After the events of “Thor: The Dark World” and “Captain America: The Winter Soldier,” the powerful staff of villain Loki has ended up in the hands of Baron Strucker (Thomas Kretschmann) who is using its power to experiment on humans, namely twins Wanda and Pietro Maximoff (Elizabeth Olsen and Aaron Taylor-Johnson) in order to give them enhanced abilities. The Avengers, including Iron Man (Downey), Captain America (Evans), Thor (Hemsworth), Black Widow (Scarlett Johannson), the Hulk (Mark Ruffalo) and Hawkeye (Jeremy Renner), lead an attack on Strucker’s Eastern European hideout to gain possession of the powerful artifact. Victorious, the team celebrates back in New York City, but not before Tony Stark and Bruce Banner put Stark’s computer butler Jarvis (voice of Paul Bettany) to work using the staff to create the Ultron project, an artificial intelligence charged with protecting the Earth from another alien attack. Only something goes wrong, and the Ultron that emerges is a humanity-hating android (voiced by James Spader) bent on wiping out the human race, and, of course, only the Avengers can stop him.

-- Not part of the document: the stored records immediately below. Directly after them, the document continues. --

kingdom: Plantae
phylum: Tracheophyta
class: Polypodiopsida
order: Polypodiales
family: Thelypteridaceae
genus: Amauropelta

Writer/director/nerd messiah Joss Whedon returns to script and call the shots here after turning the first “Avengers” film into a global juggernaut and cementing Marvel Studios as a bona fide blockbuster machine. His trademark witty banter and obvious affinity for stories of ragtag teams made the initial outing something special, a fun mega-budget adventure with a real beating heart, a style used once again to great success in last year’s “Guardians of the Galaxy.” With “Age of Ultron,” though, Whedon’s style seems lost in the excess – there is a LOT of movie to this movie – with no place to put things he likes to, so we’re left with weirdness like a Spader-voiced murderbot who cracks wise like a cast member of “Firefly.” As for the main Avengers, moments of growth and evolution from their last on screen appearances seem forgotten as well: Captain America exhibits no real fallout from the knowledge that the people he thought he was fighting for were the enemy all along, Tony Stark still has dozens of Iron Man suits even after destroying them and walking away in “Iron Man 3,” and Bruce Banner regresses to a self-doubting neurotic about his transformation into the Hulk, despite seeming to have it under control the last time the Avengers assembled.
With most of the main characters already penciled in to Marvel’s movie schedule through 2020, “Age of Ultron” feels inconsequential at best, like a place-holder at worst. When the now-obligatory mid-credits stinger is finished, you’ll be left wondering why THAT wasn’t the storyline of this adventure all along.